New Mexico is not part of that effort. The state withdrew from a partnership with the wolf recovery program in 2011 when Gov. Susana Martinez took office.

In November 2015, Martinez, along with Arizona Gov. Doug Ducey, Colorado Gov. John Hickenlooper and Utah Gov. Gary Herbert wrote to then-Interior Secretary Sally Jewell, saying they had serious concerns about the wolf management program. While they support species recovery, the letter said, “we do not support recovery of the Mexican wolf across regions and landscapes that are not part of the subspecies’ historical range.”

The letter goes on to say that 90 percent of the animal’s historic range is in Mexico.

Mexico currently has 28 Mexican gray wolves and a goal of reaching 150. But maps and wildlife plans indicate areas for viable populations there are limited, and the recovery effort in that country relies on partnerships with private landowners.

In 2016, after the Fish and Wildlife Service release two newborn wolf pups into the Gila Wilderness without a state permit, New Mexico sued the federal government. But a court ultimately denied the injunction, and the federal agency released more pups this spring. The lawsuit is still pending.

Dan Ruppert, 57, of Albuquerque asked federal officials how the plan would boost the wild wolf numbers “if state action is interfering with sustainable numbers in the first place. … Can state action be overwritten?”

Sherry Barrett, coordinator of the Mexican Wolf Recovery Program for the Fish and Wildlife Service in Albuquerque, said she didn’t have an answer.

It was a fear repeated by many others at the meeting.
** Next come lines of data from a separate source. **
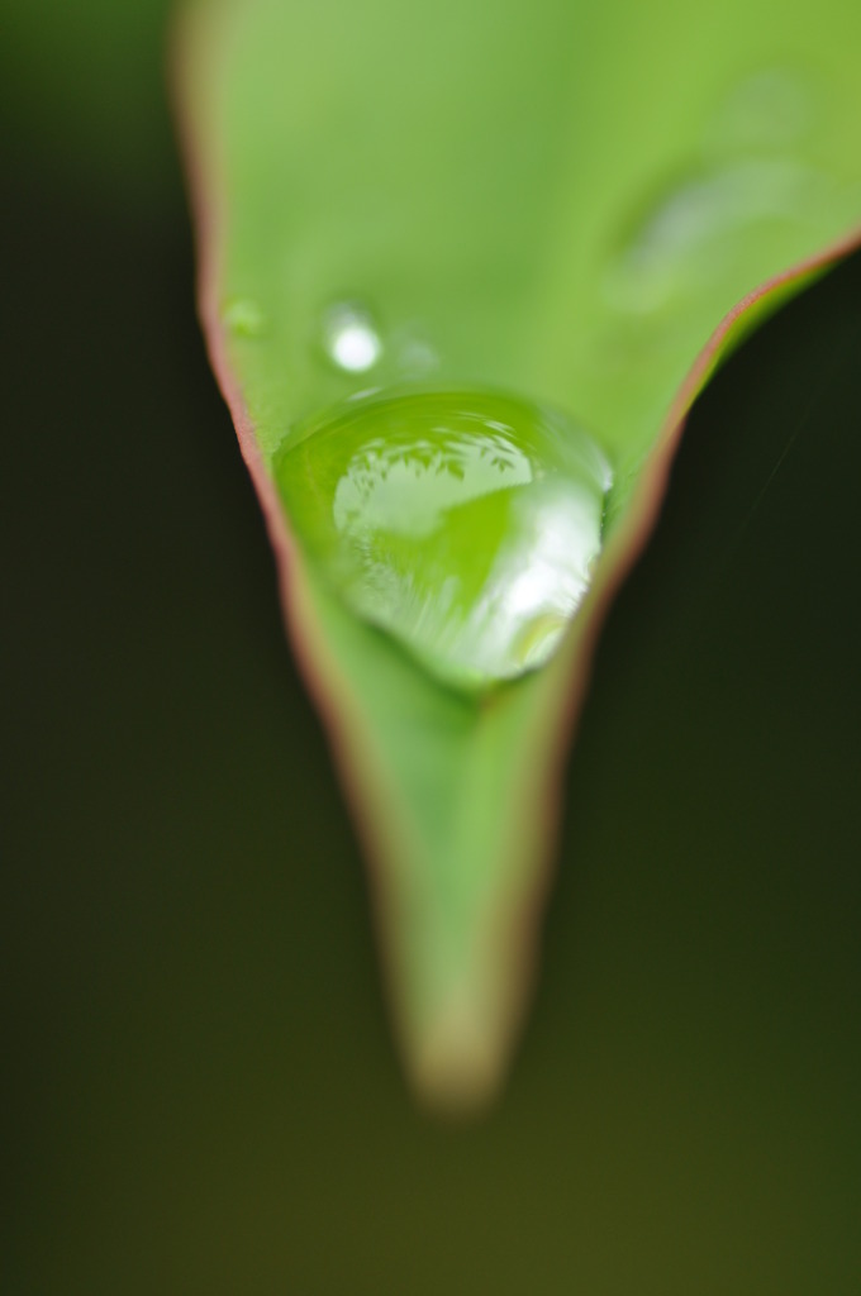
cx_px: 430
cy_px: 648
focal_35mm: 135
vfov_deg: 15.2
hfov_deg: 10.1
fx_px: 4856
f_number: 5.6
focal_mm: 90
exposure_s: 1/125
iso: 200
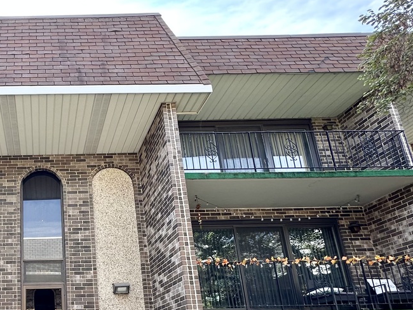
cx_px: 43
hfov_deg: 51.6
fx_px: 370
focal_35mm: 31
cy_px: 253
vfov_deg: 43.1
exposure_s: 1/145
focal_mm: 2.22
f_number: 2.2
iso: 40
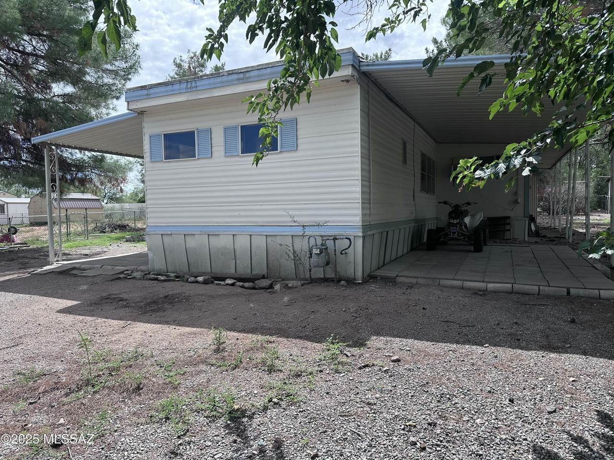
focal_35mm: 24
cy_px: 230
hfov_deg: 71.6
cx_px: 307
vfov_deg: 56.8
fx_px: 426
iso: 80
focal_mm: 6.86
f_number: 1.78
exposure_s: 1/3247
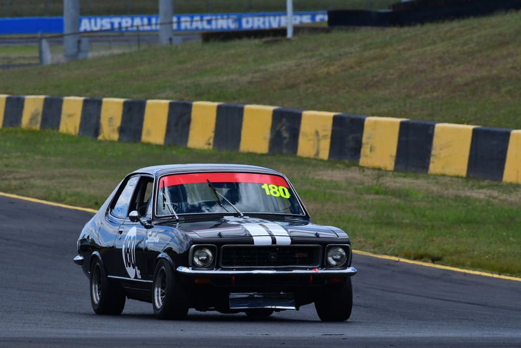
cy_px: 174
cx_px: 260
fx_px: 10857
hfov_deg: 2.7
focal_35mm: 750
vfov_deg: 1.8
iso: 640
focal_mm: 500
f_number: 13
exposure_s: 1/640
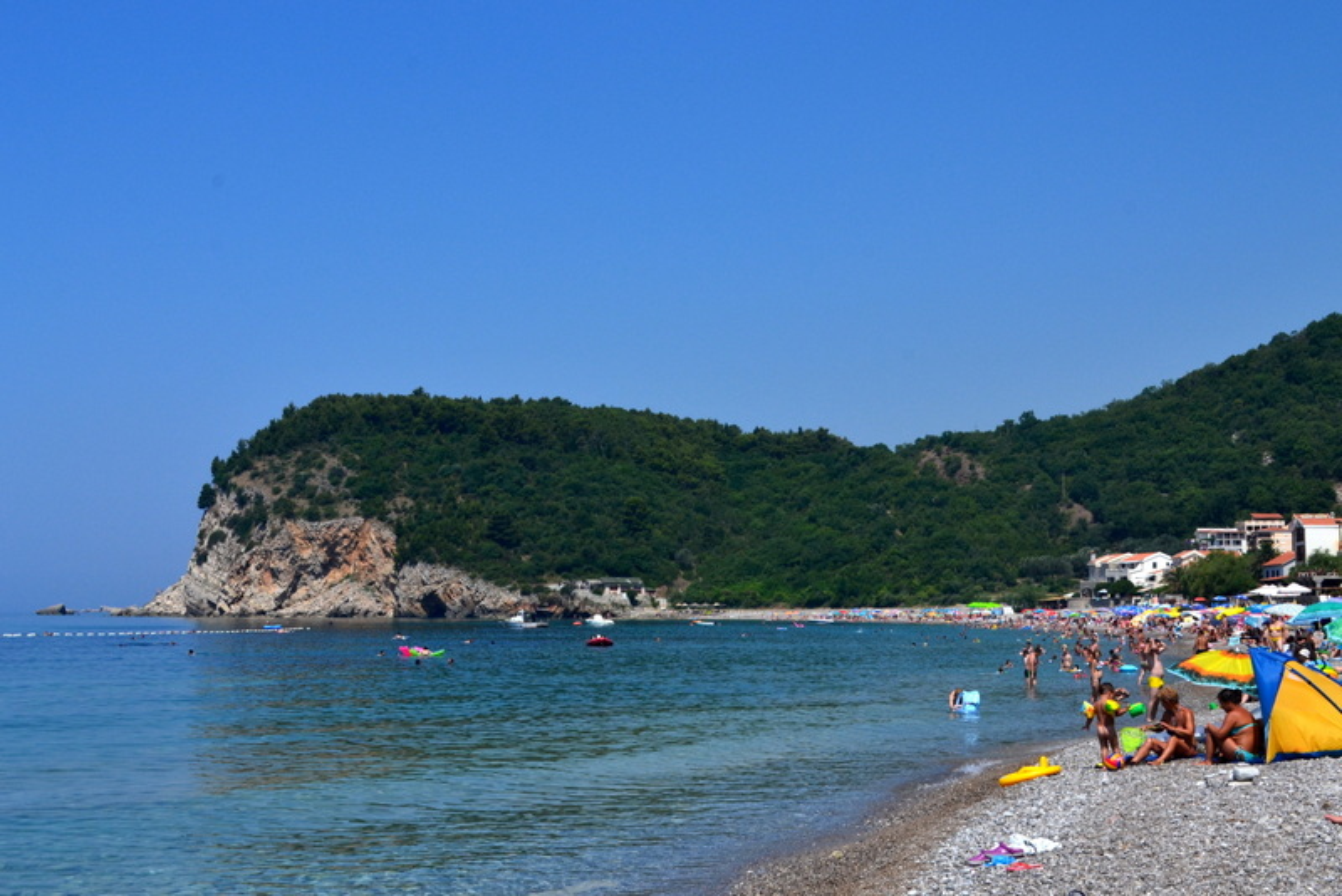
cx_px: 671
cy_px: 448
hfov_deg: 41.1
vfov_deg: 28.1
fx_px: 1790
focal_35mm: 48
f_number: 11
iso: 360
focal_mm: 32
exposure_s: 1/500
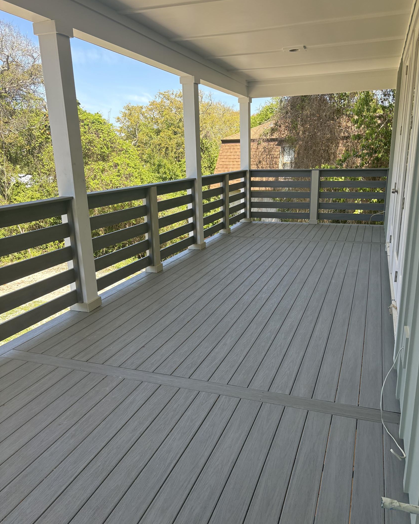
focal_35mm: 28
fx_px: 434
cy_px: 276
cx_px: 215
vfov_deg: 62.2
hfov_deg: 51.5
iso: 64
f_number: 1.6
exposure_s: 1/756
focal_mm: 5.96
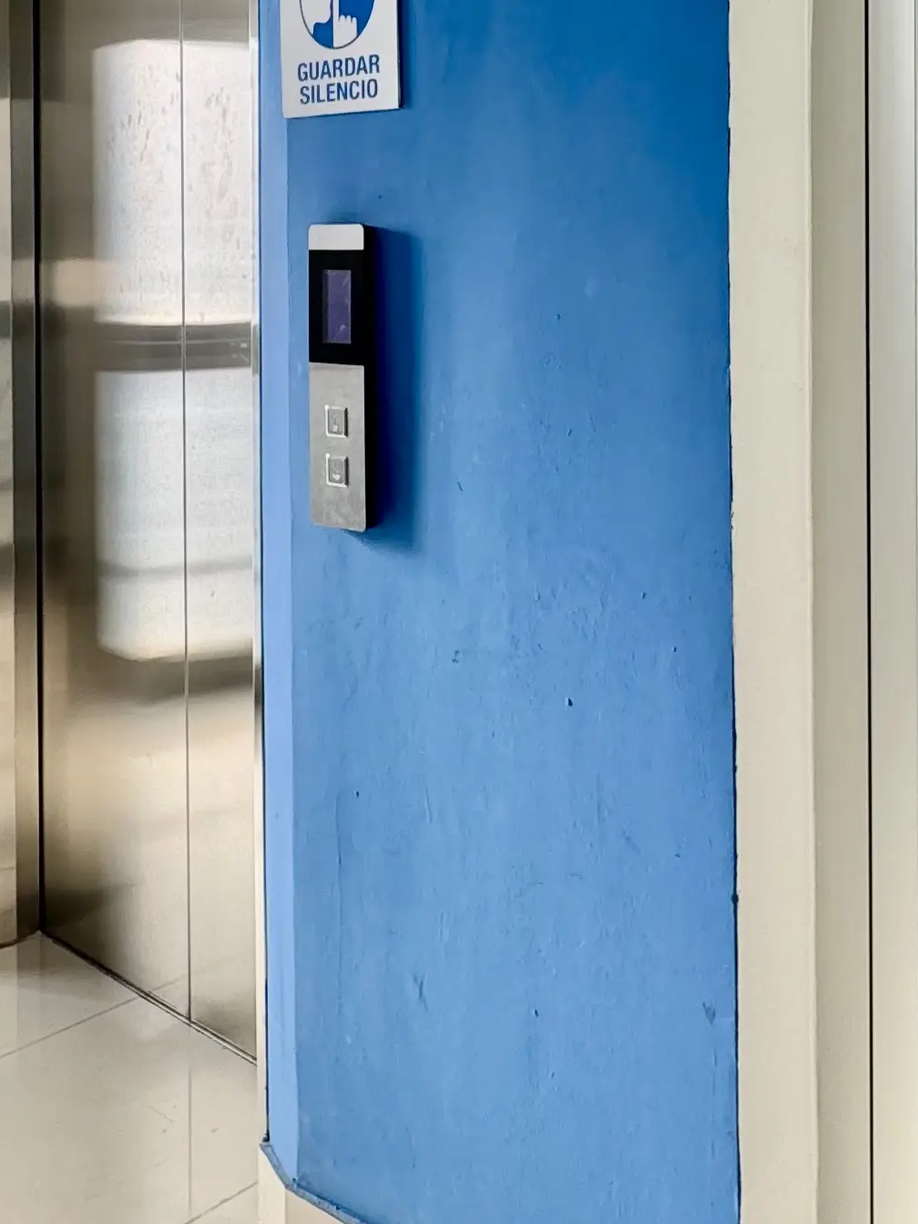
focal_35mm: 42
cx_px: 647
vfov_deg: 42.8
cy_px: 248
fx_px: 1485
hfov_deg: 33.9
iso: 40
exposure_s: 1/128
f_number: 2.2
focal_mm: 2.22
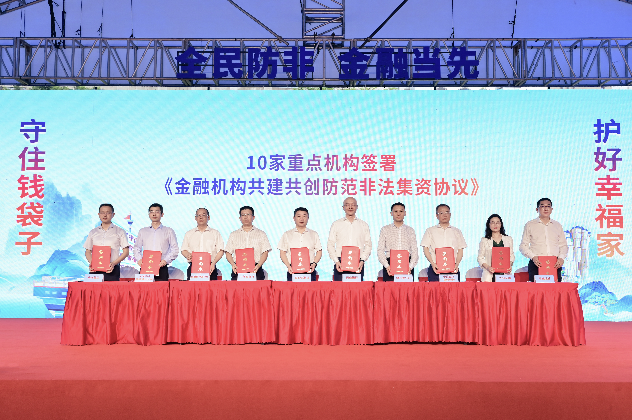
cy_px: 210
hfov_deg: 53.2
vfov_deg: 36.8
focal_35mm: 36
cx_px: 316
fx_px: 632
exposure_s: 1/250
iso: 400
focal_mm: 36
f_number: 5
Several people said the new plan appears to give states more power, even though the New Mexico Department of Game and Fish and the New Mexico Game Commission having a history of opposing wolf releases.

“I simply don’t have any confidence at all that they can be a steward of the Mexican wolf,” said Brenda McKenna of Albuquerque, a member of Nambé Pueblo.

The draft wolf management plan had at least one fan in crowd.

Paul Kienzle, chairman of the New Mexico Game Commission, who said he was attending the meeting as a private citizen, said, “I think the plan is a great step forward.”